After a quarter of a century of intensive airport regulation in Europe, it seems appropriate to critically evaluate the instruments used. The costs of the system – direct administrative costs, compliance costs, distortion effects – are considerable. The benefits in the form of lower fees are often difficult to prove, as there is no comparison scenario without regulation.

For established regulated airports such as Dublin, a transition to light-handed regulation would be worth considering. Twenty-five years of price caps have lowered costs. The question now is: Should the airport be left to manage its affairs independently, with retrospective review instead of permanent control?

In principle, government authorities should be reluctant regulators – institutionally designed to intervene only when there is a clear and substantial need. The introduction of a "one in, one out" rule would ensure that the overall volume of regulation does not grow indefinitely: each new regulation requires the abolition of an old one.

Regular evaluations, say every five years, should examine each set of regulations: Do the benefits still outweigh the costs? Has the market developed in such a way that regulation has become obsolete? Many regulations outlive their original justification by decades because there is no systematic review.
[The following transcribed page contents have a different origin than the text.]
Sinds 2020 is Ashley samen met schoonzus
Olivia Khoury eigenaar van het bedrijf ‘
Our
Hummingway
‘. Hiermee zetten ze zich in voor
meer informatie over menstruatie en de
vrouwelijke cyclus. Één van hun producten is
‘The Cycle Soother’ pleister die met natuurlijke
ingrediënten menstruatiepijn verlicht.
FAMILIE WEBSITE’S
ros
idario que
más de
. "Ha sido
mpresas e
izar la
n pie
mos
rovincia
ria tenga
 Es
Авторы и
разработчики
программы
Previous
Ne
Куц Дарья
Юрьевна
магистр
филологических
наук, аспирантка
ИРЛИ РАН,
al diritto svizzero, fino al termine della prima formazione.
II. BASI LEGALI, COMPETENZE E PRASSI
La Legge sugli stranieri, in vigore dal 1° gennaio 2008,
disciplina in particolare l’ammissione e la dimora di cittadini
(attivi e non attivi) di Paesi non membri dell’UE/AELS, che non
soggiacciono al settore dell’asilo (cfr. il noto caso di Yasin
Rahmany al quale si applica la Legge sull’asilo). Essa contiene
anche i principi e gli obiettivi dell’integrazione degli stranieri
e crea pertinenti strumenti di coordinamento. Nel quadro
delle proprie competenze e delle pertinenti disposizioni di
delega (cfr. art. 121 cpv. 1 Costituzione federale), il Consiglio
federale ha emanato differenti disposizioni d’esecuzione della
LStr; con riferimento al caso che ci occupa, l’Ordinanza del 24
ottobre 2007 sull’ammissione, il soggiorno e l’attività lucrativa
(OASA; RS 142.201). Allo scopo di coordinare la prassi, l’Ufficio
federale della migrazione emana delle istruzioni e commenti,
The key insight: both markets and regulation are imperfect. Economic textbook discussions often contrast ideal-type regulation with a flawed market reality. But realistic regulation, with all its information problems, misguided incentives, and costs, must be weighed against realistic market solutions with all their imperfections. Against this backdrop, less regulation often appears to be the better option—not because markets are perfect, but because regulation often creates as many problems as it solves.

For European aviation, this means that resources should be prioritized for decarbonization, not for increasingly detailed price controls. Combating market power is not Europe's most pressing challenge in 21st-century aviation.

Cathal Guiomard

Cathal Guiomard was Ireland's aviation regulator from 2006 to 2014 and headed the Commission for Aviation Regulation. Until recently, he was Assistant Professor of Aviation Management at DCU Business School in Dublin and Program Director for the Bachelor of Science in Aviation Management. His research focuses on the economic regulation of aviation. He is a member of the Advisory Board of the European Aviation Conference.